If people didn’t understand it before, they’re certainly starting to, and that involves understanding that the public benefits charge is nothing new; Connecticut ratepayers have contributed more than $7 billion toward these government programs, policies, and mandates over the last twenty years through a hidden tax that is not-so-hidden anymore. To add a bit of insult to injury, just two months after increasing the public benefits portion of the bill to make up for the Millstone contract and the COVID shut-off moratorium, PURA approved another increase to the public benefits charge – subsidies for both private and public installation of electric vehicle chargers under a program that PURA itself had established.

In late August, Connecticut Republicans held a press conference, announcing a petition for a special session to potentially alleviate some of the public benefits pain by using remaining American Rescue Plan dollars to pay off a portion of the cost, but they also had a few other ideas – namely paying for the public benefits out of the General Fund like most other state programs and policies, rather than having it come out of ratepayers pockets with their electricity bills. You’d still be paying, just in a different way.

Gov. Lamont finally responded to Republicans’ requests for a meeting on electric rates, writing in a letter that Connecticut’s spiking public benefits costs are due to decades’ worth of public policies and a lack of supply. “We are at the end of the pipeline, leading to higher supply costs,” Lamont wrote. “This makes even valuable legislatively authorized programs that increase supply and improve grid reliability, like the Millstone contract and electric vehicle charging incentives, more difficult for ratepayers to afford.”

Connecticut is at the end of the pipeline and has thus far rejected any expansions to that pipeline to bring in more natural gas; has been stymied on bringing in hydro power from Canada; is operating under 10-year contract with Millstone and is facing potentially very high contracts for wind power. The Lamont administration wants Connecticut to be more reliant on electricity, whether through heat pumps or electric vehicles, and they want that electricity to be clean and renewable.
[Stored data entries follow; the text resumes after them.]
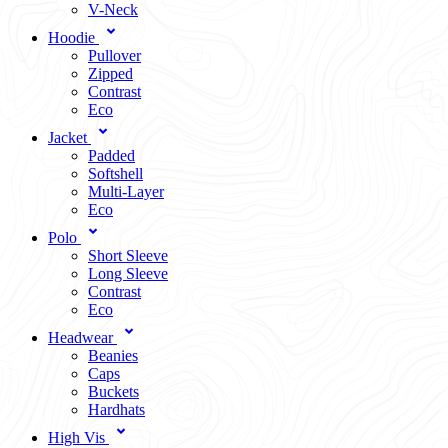
V-Neck
Hoodie
Pullover
Zipped
Contrast
Eco
Jacket
Padded
Softshell
Multi-Layer
Eco
Polo
Short Sleeve
Long Sleeve
Contrast
Eco
Headwear
Beanies
Caps
Buckets
Hardhats
High Vis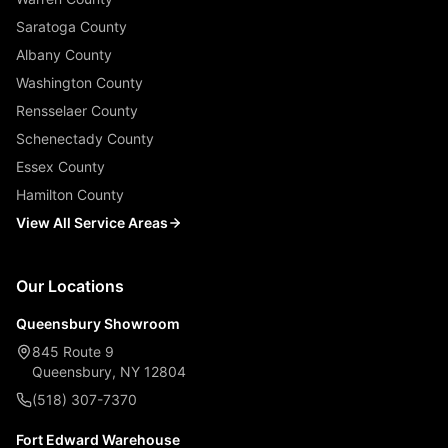
Saratoga County
Albany County
Washington County
Rensselaer County
Schenectady County
Essex County
Hamilton County
View All Service Areas
Our Locations
Queensbury Showroom
845 Route 9
Queensbury, NY 12804
(518) 307-7370
Fort Edward Warehouse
But if Connecticut has a long-term plan for generating more supply to create that electricity at a lower cost, it has yet to materialize.
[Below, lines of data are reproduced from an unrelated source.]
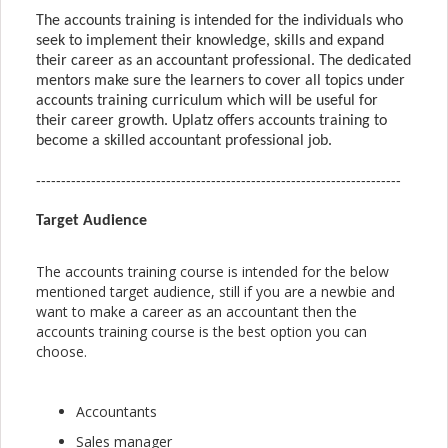
The accounts training is intended for the individuals who 
seek to implement their knowledge, skills and expand 
their career as an accountant professional. The dedicated 
mentors make sure the learners to cover all topics under 
accounts training curriculum which will be useful for 
their career growth. Uplatz offers accounts training to 
become a skilled accountant professional job.
-------------------------------------------------------------------------
Target Audience
The accounts training course is intended for the below
mentioned target audience, still if you are a newbie and
want to make a career as an accountant then the
accounts training course is the best option you can
choose.
Accountants
Sales manager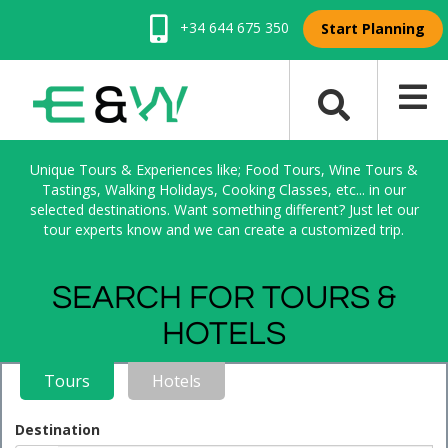
+34 644 675 350
Start Planning
Unique Tours & Experiences like; Food Tours, Wine Tours &
Tastings, Walking Holidays, Cooking Classes, etc... in our
selected destinations. Want something different? Just let our
tour experts know and we can create a customized trip.
SEARCH FOR TOURS &
HOTELS
Tours
Hotels
Destination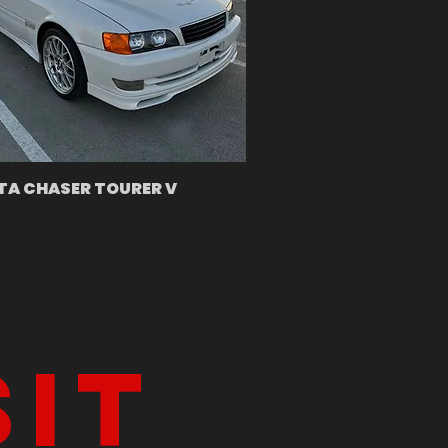
A CHASER TOURER V
sit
This isn’t to let the utility companies off the hook. That same twenty-year lookback from Eversource shows that the delivery charges – Eversource’s bread and butter – are often just as high as supply costs; you can certainly be mad at them for that. But two portions of your bill are dictated by decisions made in Connecticut’s capitol by elected leaders and bureaucrats. Now that the public has a better understanding of this fact following the July rate increase, lawmakers may be feeling a bit more pressure. They can’t hide behind the utilities anymore.